Task to complete —
From the line with "73: (825, 609)" through the line with "94: (347, 23)", inclusive, return each line of the data below exactly and leave the rest out.

Records shown —

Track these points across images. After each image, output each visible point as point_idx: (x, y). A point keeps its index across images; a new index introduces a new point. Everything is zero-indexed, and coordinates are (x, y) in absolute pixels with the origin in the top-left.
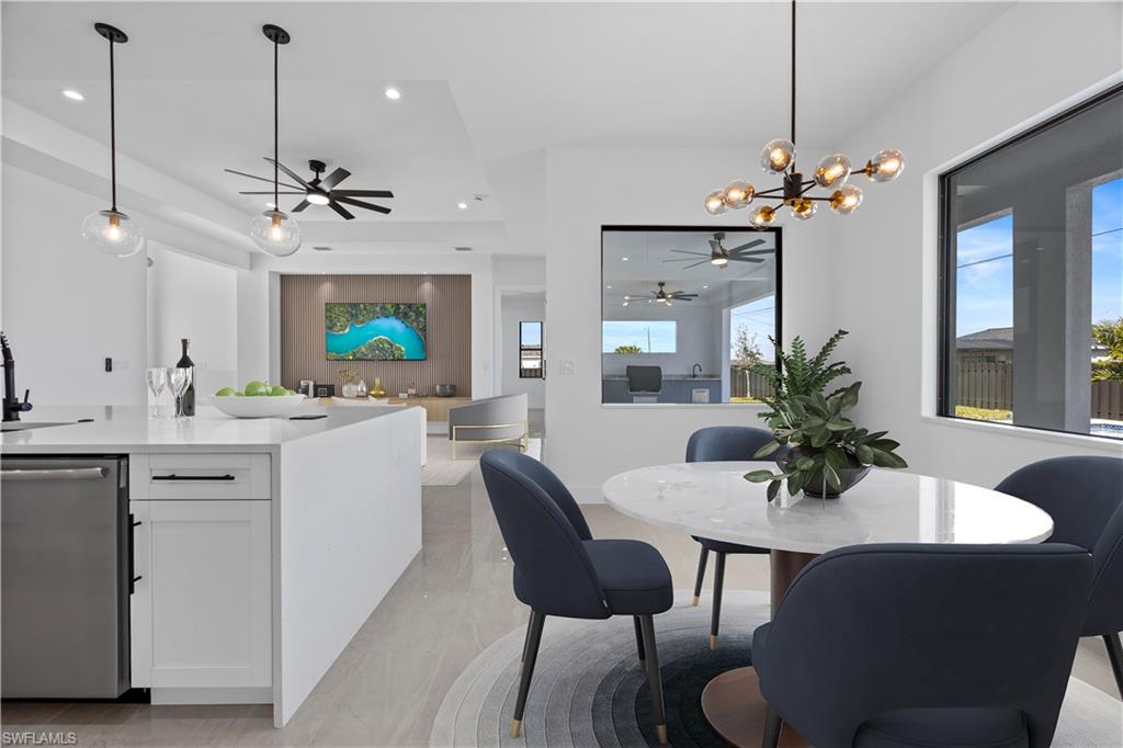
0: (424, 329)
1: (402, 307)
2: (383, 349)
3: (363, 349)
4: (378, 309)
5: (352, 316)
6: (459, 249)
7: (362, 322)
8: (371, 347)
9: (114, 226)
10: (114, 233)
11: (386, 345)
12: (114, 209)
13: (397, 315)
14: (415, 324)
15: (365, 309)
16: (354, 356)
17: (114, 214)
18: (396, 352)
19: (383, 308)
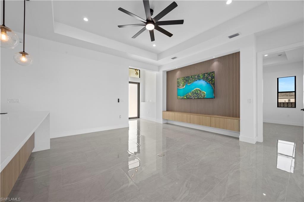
0: (214, 84)
1: (206, 75)
2: (197, 93)
3: (190, 94)
4: (196, 77)
5: (186, 81)
6: (231, 37)
7: (190, 83)
8: (193, 93)
9: (24, 56)
10: (24, 59)
11: (199, 92)
12: (24, 51)
13: (203, 79)
14: (211, 82)
15: (192, 77)
16: (186, 97)
17: (24, 53)
18: (202, 94)
19: (199, 76)
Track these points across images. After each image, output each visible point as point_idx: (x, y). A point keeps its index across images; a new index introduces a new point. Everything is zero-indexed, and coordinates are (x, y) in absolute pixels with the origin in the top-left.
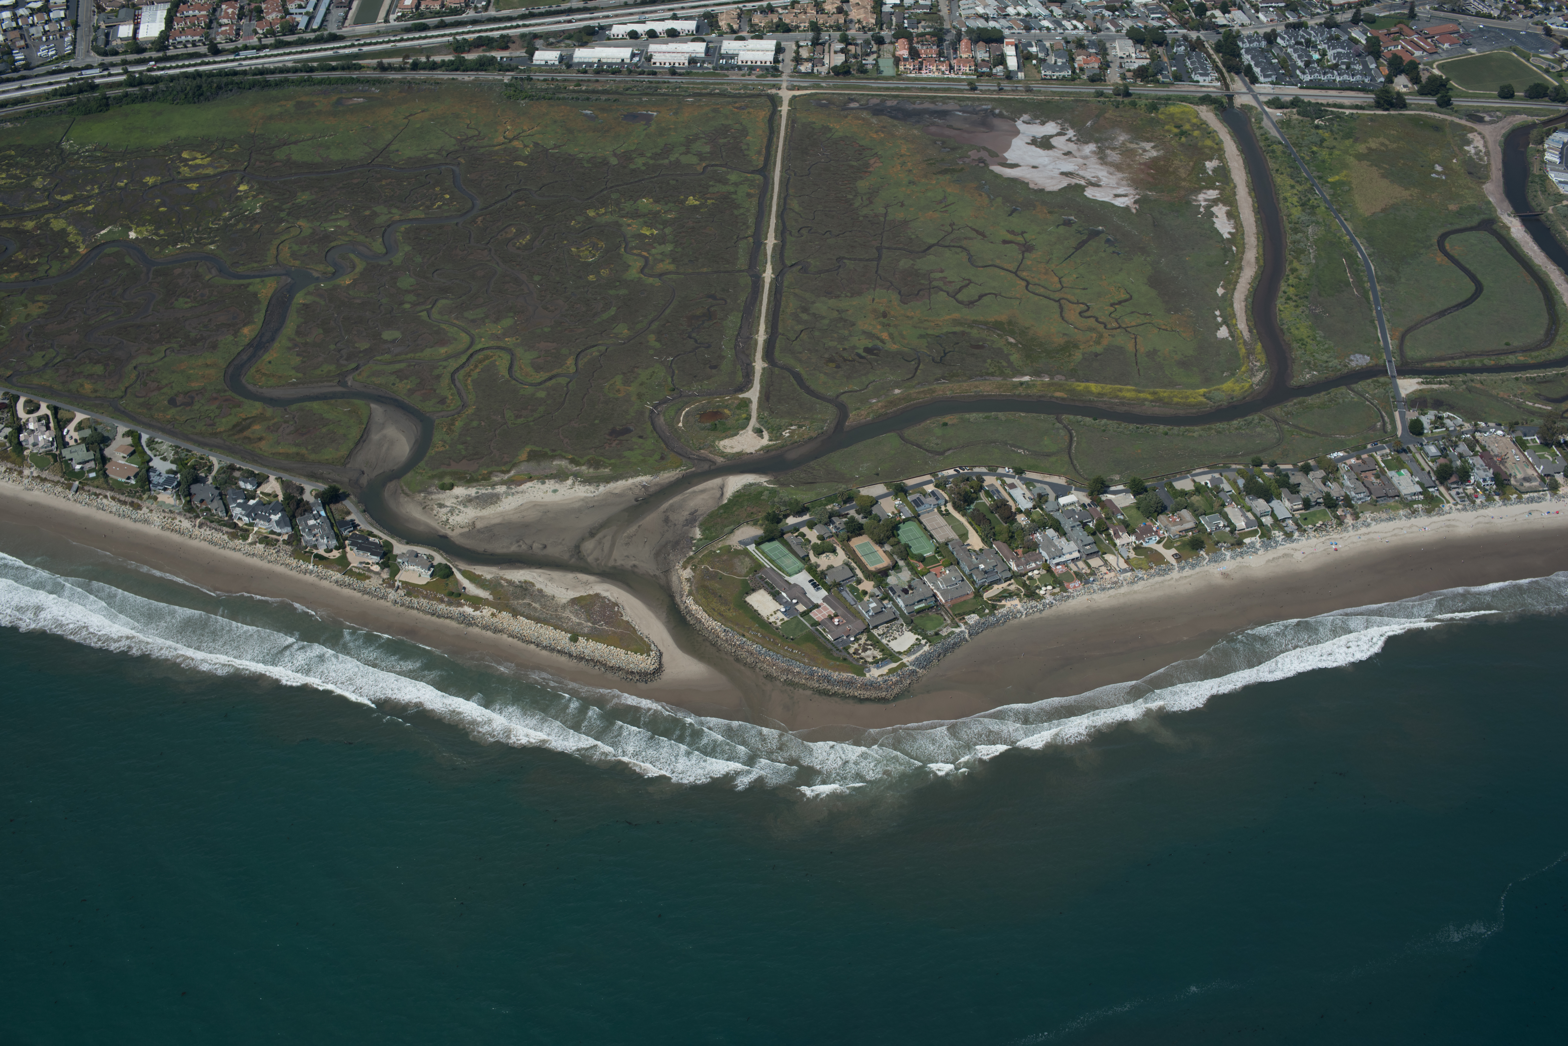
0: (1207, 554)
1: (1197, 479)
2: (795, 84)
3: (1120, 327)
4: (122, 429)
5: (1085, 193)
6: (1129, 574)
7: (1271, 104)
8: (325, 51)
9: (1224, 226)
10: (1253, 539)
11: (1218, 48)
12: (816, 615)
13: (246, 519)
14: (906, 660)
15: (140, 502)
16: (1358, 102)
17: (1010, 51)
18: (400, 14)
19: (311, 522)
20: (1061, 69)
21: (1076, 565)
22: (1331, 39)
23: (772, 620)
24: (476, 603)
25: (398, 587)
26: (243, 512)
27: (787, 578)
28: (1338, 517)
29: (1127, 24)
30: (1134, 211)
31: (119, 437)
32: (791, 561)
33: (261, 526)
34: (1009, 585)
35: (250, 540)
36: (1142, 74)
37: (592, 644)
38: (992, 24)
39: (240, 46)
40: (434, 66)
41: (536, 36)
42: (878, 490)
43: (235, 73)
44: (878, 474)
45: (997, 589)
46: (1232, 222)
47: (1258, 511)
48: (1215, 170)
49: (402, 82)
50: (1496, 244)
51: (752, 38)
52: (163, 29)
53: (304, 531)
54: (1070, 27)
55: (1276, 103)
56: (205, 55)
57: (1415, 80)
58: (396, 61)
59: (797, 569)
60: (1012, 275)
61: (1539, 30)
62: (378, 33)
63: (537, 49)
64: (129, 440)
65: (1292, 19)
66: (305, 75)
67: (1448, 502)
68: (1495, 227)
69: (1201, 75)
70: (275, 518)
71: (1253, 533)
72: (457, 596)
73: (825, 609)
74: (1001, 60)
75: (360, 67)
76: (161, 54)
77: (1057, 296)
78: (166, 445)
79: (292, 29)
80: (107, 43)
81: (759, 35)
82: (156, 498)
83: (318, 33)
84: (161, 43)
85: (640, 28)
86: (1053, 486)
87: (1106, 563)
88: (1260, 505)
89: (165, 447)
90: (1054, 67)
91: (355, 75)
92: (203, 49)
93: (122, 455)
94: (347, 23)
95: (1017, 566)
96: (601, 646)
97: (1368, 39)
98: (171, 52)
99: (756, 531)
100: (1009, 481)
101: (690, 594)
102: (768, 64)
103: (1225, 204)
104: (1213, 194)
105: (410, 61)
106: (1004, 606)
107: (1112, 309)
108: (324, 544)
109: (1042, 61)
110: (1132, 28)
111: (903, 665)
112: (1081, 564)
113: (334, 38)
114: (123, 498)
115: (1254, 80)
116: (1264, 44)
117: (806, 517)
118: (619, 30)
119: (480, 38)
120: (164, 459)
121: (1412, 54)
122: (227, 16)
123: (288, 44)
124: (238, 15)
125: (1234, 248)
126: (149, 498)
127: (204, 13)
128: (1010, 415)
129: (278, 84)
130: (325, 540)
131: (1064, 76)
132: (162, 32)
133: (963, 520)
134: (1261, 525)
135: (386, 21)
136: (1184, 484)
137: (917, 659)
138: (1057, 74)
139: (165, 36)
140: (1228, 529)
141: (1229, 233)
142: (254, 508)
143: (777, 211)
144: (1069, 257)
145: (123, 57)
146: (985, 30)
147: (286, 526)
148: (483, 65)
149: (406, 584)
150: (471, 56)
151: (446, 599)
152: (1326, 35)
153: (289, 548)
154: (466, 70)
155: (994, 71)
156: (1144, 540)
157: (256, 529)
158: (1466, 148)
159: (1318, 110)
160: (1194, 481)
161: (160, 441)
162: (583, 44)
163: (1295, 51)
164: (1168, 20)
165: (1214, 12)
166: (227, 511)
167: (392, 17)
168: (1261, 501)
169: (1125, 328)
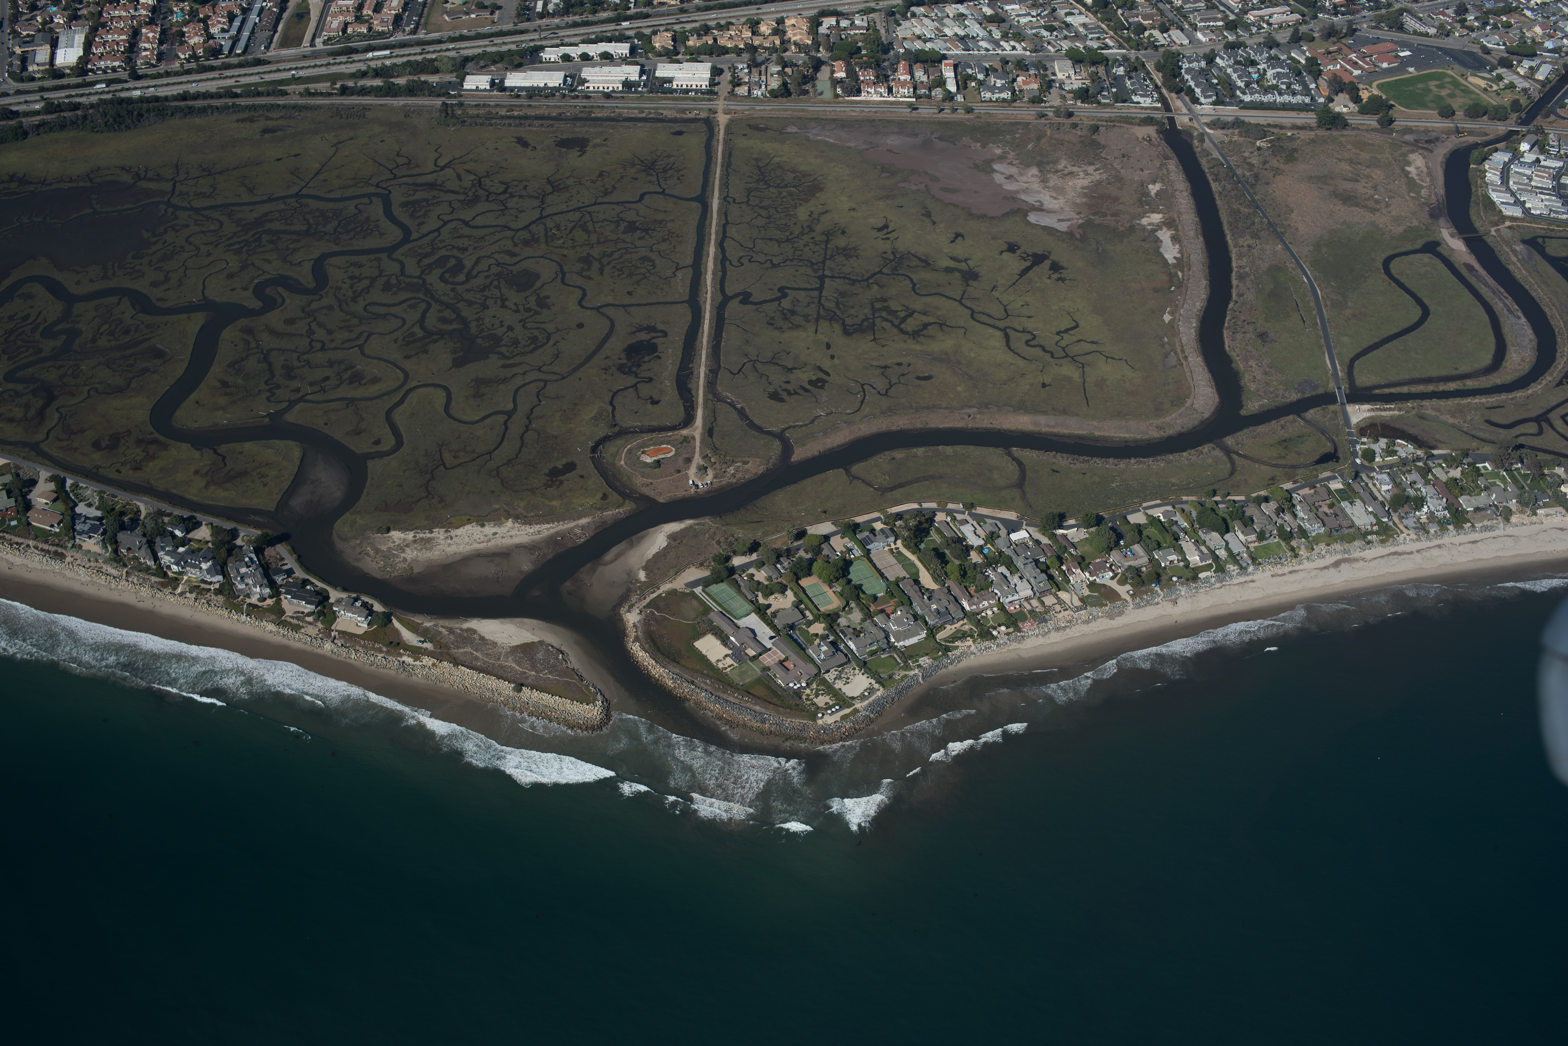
0: (1162, 590)
1: (1150, 512)
2: (732, 107)
3: (1067, 356)
4: (44, 474)
5: (1028, 218)
6: (1083, 612)
7: (1213, 125)
8: (251, 77)
9: (1170, 252)
10: (1208, 574)
11: (1159, 67)
12: (768, 660)
13: (175, 568)
14: (858, 705)
15: (64, 551)
16: (1299, 122)
17: (949, 74)
18: (326, 38)
19: (243, 570)
20: (1001, 90)
21: (1030, 604)
22: (1270, 58)
23: (720, 665)
24: (416, 653)
25: (335, 638)
26: (173, 560)
27: (735, 621)
28: (1293, 549)
29: (1065, 45)
30: (1078, 236)
31: (41, 481)
32: (738, 604)
33: (193, 574)
34: (962, 625)
35: (179, 590)
36: (1083, 95)
37: (536, 694)
38: (929, 46)
39: (162, 71)
40: (364, 91)
41: (467, 59)
42: (825, 528)
43: (157, 99)
44: (825, 512)
45: (950, 630)
46: (1177, 246)
47: (1212, 545)
48: (1157, 194)
49: (330, 107)
50: (1441, 266)
51: (687, 61)
52: (81, 54)
53: (236, 580)
54: (1008, 48)
55: (1216, 124)
56: (126, 81)
57: (1356, 99)
58: (323, 87)
59: (745, 613)
60: (956, 303)
61: (1476, 49)
62: (305, 57)
63: (468, 74)
64: (52, 486)
65: (1231, 38)
66: (230, 101)
67: (1402, 532)
68: (1439, 249)
69: (1141, 96)
70: (204, 566)
71: (1208, 568)
72: (396, 645)
73: (775, 653)
74: (941, 82)
75: (284, 93)
76: (79, 80)
77: (1001, 324)
78: (90, 490)
79: (216, 52)
80: (24, 68)
81: (695, 56)
82: (80, 547)
83: (241, 58)
84: (82, 68)
85: (574, 52)
86: (1004, 522)
87: (1060, 602)
88: (1213, 538)
89: (89, 492)
90: (993, 89)
91: (281, 101)
92: (123, 75)
93: (45, 501)
94: (273, 46)
95: (970, 606)
96: (546, 697)
97: (1307, 59)
98: (90, 77)
99: (704, 573)
100: (959, 517)
101: (637, 639)
102: (704, 87)
103: (1169, 228)
104: (1156, 218)
105: (338, 86)
106: (957, 647)
107: (1058, 338)
108: (258, 592)
109: (981, 83)
110: (1071, 49)
111: (856, 711)
112: (1035, 603)
113: (259, 62)
114: (46, 547)
115: (1196, 101)
116: (1203, 64)
117: (754, 556)
118: (551, 54)
119: (409, 62)
120: (90, 505)
121: (1351, 73)
122: (148, 40)
123: (212, 69)
124: (159, 40)
125: (1180, 274)
126: (73, 546)
127: (124, 37)
128: (960, 449)
129: (203, 110)
130: (258, 589)
131: (1003, 99)
132: (80, 58)
133: (913, 558)
134: (1216, 558)
135: (312, 44)
136: (1137, 518)
137: (870, 705)
138: (997, 96)
139: (84, 60)
140: (1182, 564)
141: (1175, 258)
142: (182, 555)
143: (716, 239)
144: (1014, 284)
145: (40, 83)
146: (922, 51)
147: (218, 574)
148: (411, 90)
149: (343, 634)
150: (401, 81)
151: (385, 649)
152: (1266, 55)
153: (221, 598)
154: (395, 95)
155: (933, 93)
156: (1098, 577)
157: (185, 578)
158: (1407, 168)
159: (1261, 131)
160: (1146, 514)
161: (84, 486)
162: (518, 67)
163: (1235, 71)
164: (1107, 40)
165: (1152, 31)
166: (156, 558)
167: (319, 41)
168: (1215, 535)
169: (1072, 357)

Result of the task —
73: (825, 609)
74: (1001, 60)
75: (360, 67)
76: (161, 54)
77: (1057, 296)
78: (166, 445)
79: (292, 29)
80: (107, 43)
81: (759, 35)
82: (156, 498)
83: (318, 33)
84: (161, 43)
85: (640, 28)
86: (1053, 486)
87: (1106, 563)
88: (1260, 505)
89: (165, 447)
90: (1054, 67)
91: (355, 75)
92: (203, 49)
93: (122, 455)
94: (347, 23)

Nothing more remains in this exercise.